◆ Vos tâches ◆
**1)** Indiquez par oui ou non si l'entretien confirme chacune des affirmations suivantes, en citant mot pour mot les termes de l'entretien qui tranchent : (a) les terres rares forment un groupe de 17 métaux ; (b) il existe une classification universelle des métaux rares ; (c) les terres rares sont peu abondantes dans la croûte terrestre.
**2)** Reprenez tel quel le passage de l'entretien qui commence par les mots contenant « Quoi qu’il en » et s'achève sur « si importants ? ».

◆ Extrait du texte ◆

- - - -

Interview d’Antoine Rousseau, président de la SAS coopérative du Watt Citoyen et chercheur à l’INRIA 
  • Bonjour Antoine, pour commencer peux-tu nous expliquer la différence entre les terres rares et les métaux rares ? 
« Les terres rares c’est fastoche, c’est un groupe de 17 métaux bien identifiés*.  En revanche, il n’y a pas de classification universelle pour parler des métaux rares. En fait, tout dépend de la façon d’évaluer la rareté, suivant que l’on considère seulement la présence du métal considéré dans la croute terrestre, ou bien si l’on intègre la demande, les usages (y compris stratégiques et militaires) ou encore notre capacité à les recycler. Par exemple les terres rares ont été nommées ainsi car leur extraction est complexe (et polluante) mais ce sont des éléments relativement abondants de manière diffuse dans la croûte terrestre. Le cuivre est abondant, cependant il est de plus en plus recyclé car la demande croissante fait qu’il pourrait devenir « rare ».
Quoi qu’il en soit, quand on parle de métaux rares, cela inclut en particulier les terres rares (oui, je sais c’est contre-intuitif mais ce n’est pas de ma faute ;-) ). Au sein des métaux rares, on retrouve aussi des métaux comme le lithium, le cobalt ou l’indium. «
  • Pourquoi les métaux rares sont-ils si importants ?

- - - -

◆ Données de coordonnées des points clés ◆
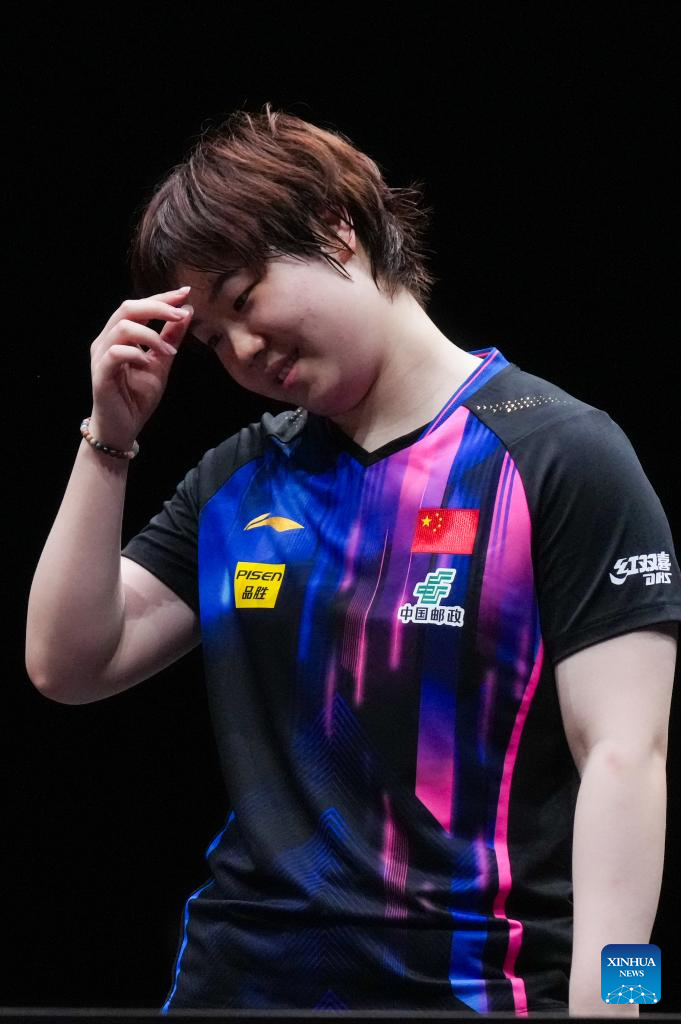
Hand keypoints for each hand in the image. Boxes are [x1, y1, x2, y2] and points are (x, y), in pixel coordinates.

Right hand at [88, 287, 193, 449]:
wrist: (123, 428)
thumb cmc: (137, 397)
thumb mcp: (161, 363)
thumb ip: (170, 338)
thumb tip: (186, 311)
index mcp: (119, 335)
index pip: (138, 306)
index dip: (161, 297)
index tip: (185, 293)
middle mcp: (106, 341)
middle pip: (127, 308)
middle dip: (157, 307)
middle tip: (180, 314)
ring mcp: (101, 356)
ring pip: (122, 327)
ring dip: (151, 335)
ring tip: (169, 351)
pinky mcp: (100, 374)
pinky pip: (116, 353)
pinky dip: (137, 354)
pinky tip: (150, 363)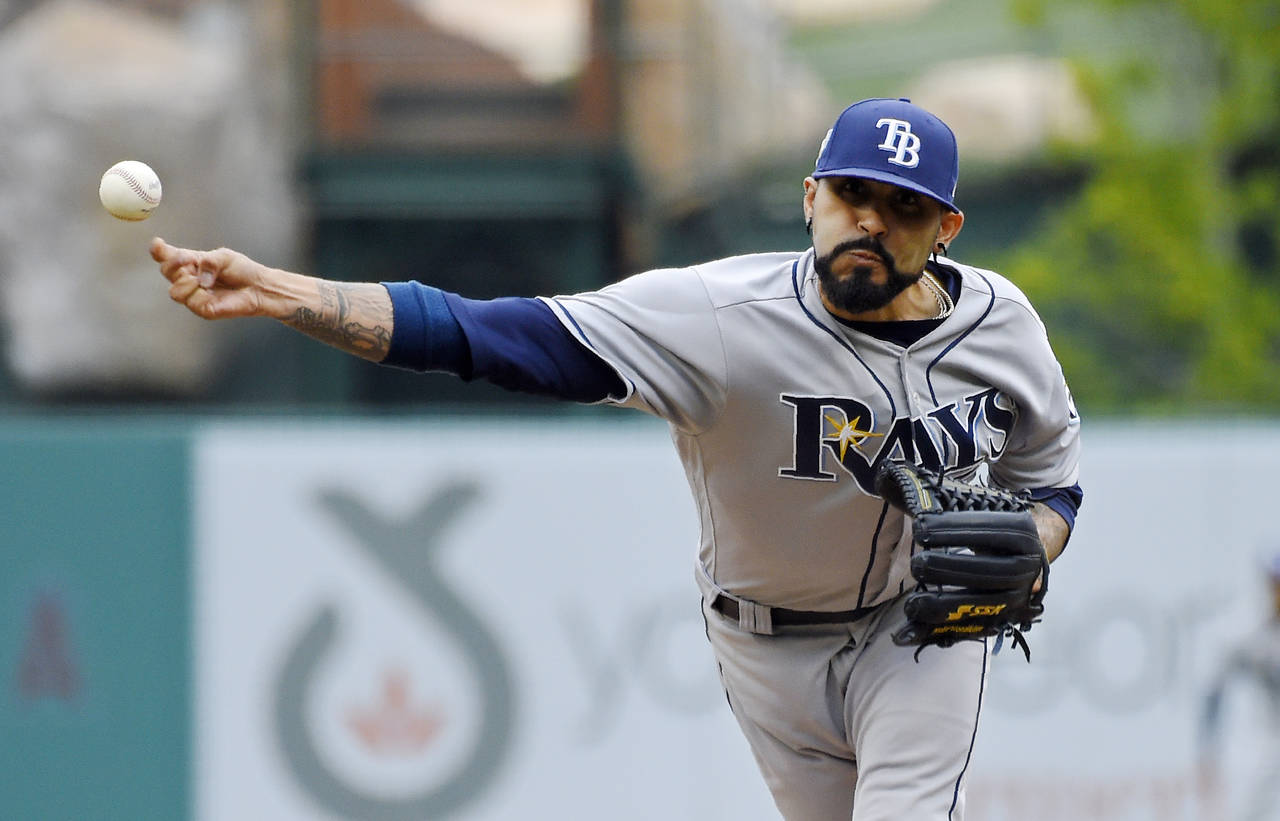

- - - -

◆ Réponses de l'exercice ◆
**1)**
(a) Oui : « c’est un groupe de 17 métaux bien identifiés ».
(b) Non : « il n’y a pas de classification universelle pour parler des métaux rares ».
(c) Non : « ce sont des éléments relativement abondants de manière diffuse dans la croûte terrestre ».

**2)**
Quoi qu’il en soit, quand on parle de métaux rares, cela inclut en particulier les terres rares (oui, je sais c’est contre-intuitif mais ce n’est pas de ma faute ;-) ). Au sein des métaux rares, on retrouve aussi des métaux comme le lithium, le cobalt ou l’indium. «
  • Pourquoi les métaux rares sont-ils si importants ?